The Ring of Fire - AAR's from the Pacific Theatre

After action reports and commentary from a PBEM game of "War in the Pacific"

Friday, March 17, 2006

CINCPAC's Log: A Line in the Sand

I've been pondering over the increasingly precarious situation in the South Pacific where a Japanese invasion fleet has been spotted approaching Baker Island. The enemy must know that I have aircraft based there. He could or could not know that I have Catalina seaplanes based there, most of them since evacuating to Canton Island to the SE.

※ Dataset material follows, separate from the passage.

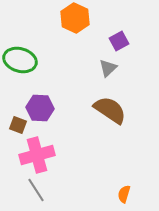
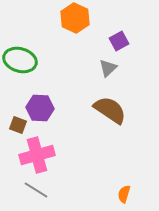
gray line: rotated 25 degrees counterclockwise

He knows that I've actively deployed assets to that theatre, including submarines (which torpedoed one of his transports off Kwajeilen) and a carrier (the Enterprise's strike last week against Molealap). Yet he has proceeded to advance on an island he knows I've expressed interest in, and coincidentally (or not) that I've drawn a tenuous line in the sand.

My attack strength includes three battlegroups: one carrier with two heavy cruisers and six destroyers, a cruiser group of two heavy cruisers and five destroyers, and a southern group sailing from Canton with four destroyers. All have gotten up steam and are moving to intercept the Japanese fleet. Unfortunately, none of these assets will make contact before the Japanese have been put ashore.

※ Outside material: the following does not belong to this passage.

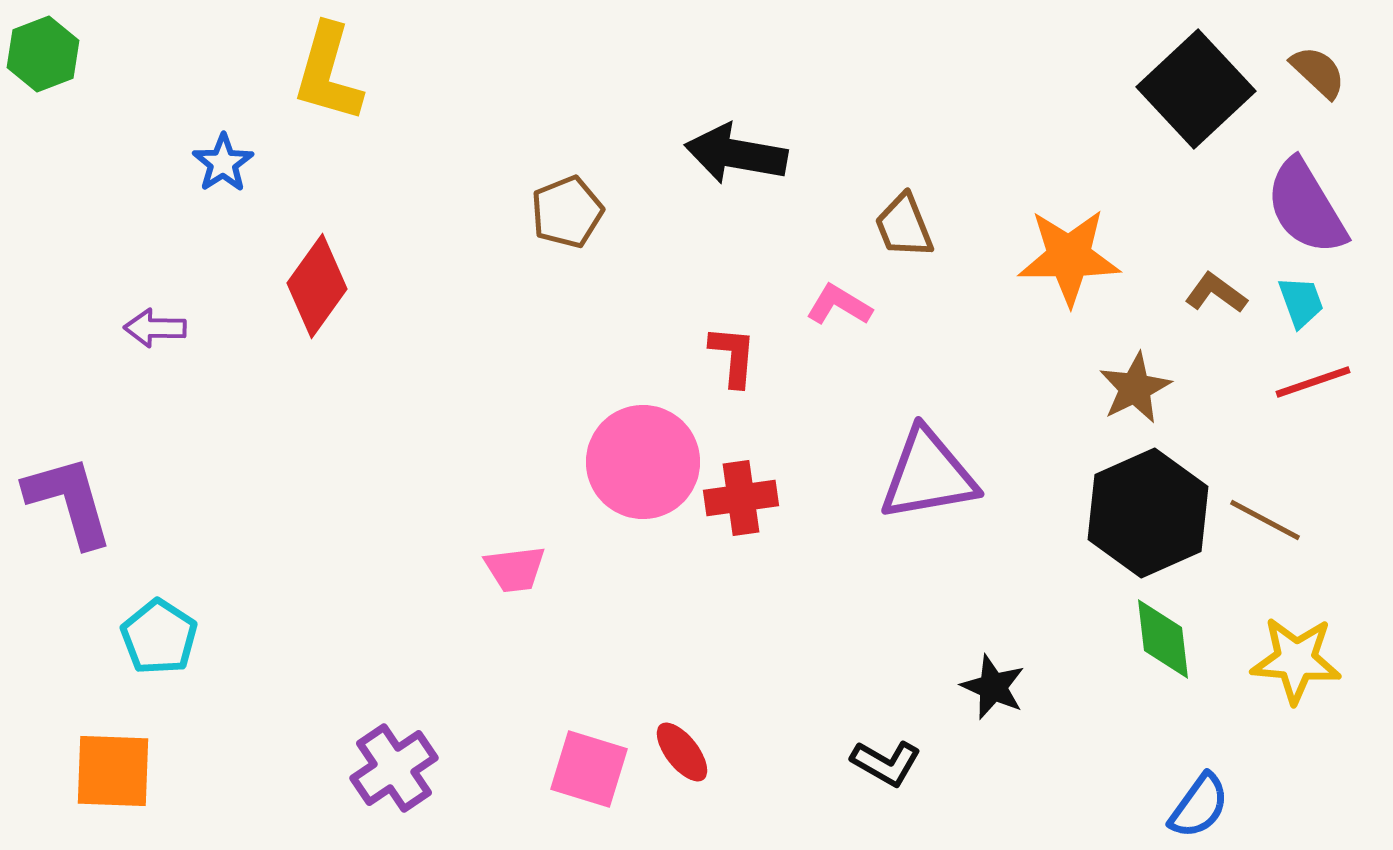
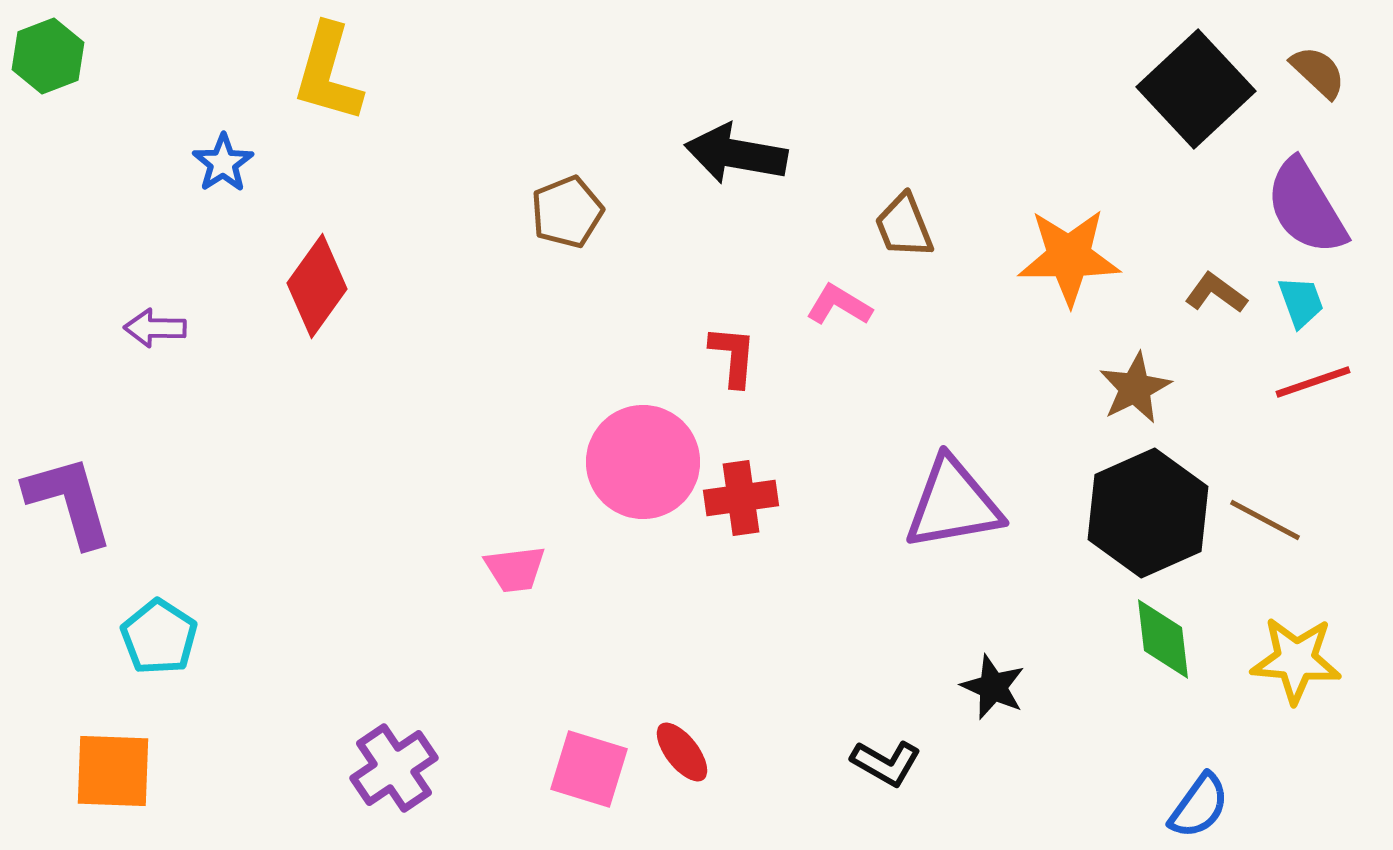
green hexagon: moved 5 px right, 2 px down
purple triangle: moved 25 px right, 29 px down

What perturbs me is what I don't see, and what I don't know. No Japanese carriers have been seen in strength in over three weeks. One carrier, though never spotted, had launched a strike of bombers against Wake Island nine days ago. It has since disappeared. Three weeks is plenty of time for the Kido Butai, a monstrous force of six fleet carriers, to have returned to Japan to refuel and return to the eastern theatres. If not the full concentration of carriers, then certainly even one Japanese carrier off the Marshalls is enough to spark a serious battle over Baker Island.

The fact that I've deployed submarines west of the Marshalls is in fear of this possibility: that Japanese carriers have been transferred to the eastern theatre. As such, they have seen none. Catalina flights from Canton Island have seen nothing, but it would not be hard for a Jap carrier force to lurk just beyond the distance of my spotter planes and still sprint to the aide of their Baker Island operations.

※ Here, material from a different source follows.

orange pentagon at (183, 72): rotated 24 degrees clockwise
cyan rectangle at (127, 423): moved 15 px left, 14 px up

Should I concentrate my forces in Congo now moving toward Baker Island? That would delay my time of contact by one day, but I would be better prepared for a surprise. Even if there are no Japanese capital ships in the area, will my reaction prompt my opponent to converge his forces in this theatre in hopes of bringing my entire carrier force to battle? If so, then I am already in trouble, because I am not prepared for that decisive battle with only three carriers available. The Yorktown will not arrive at Pearl for another two or three weeks. The enemy can certainly bring me to decisive battle at Canton or Palmyra. Canton is the more likely possibility.

These are my operational and strategic dilemmas as they stand. We shall see within the next three days what will transpire.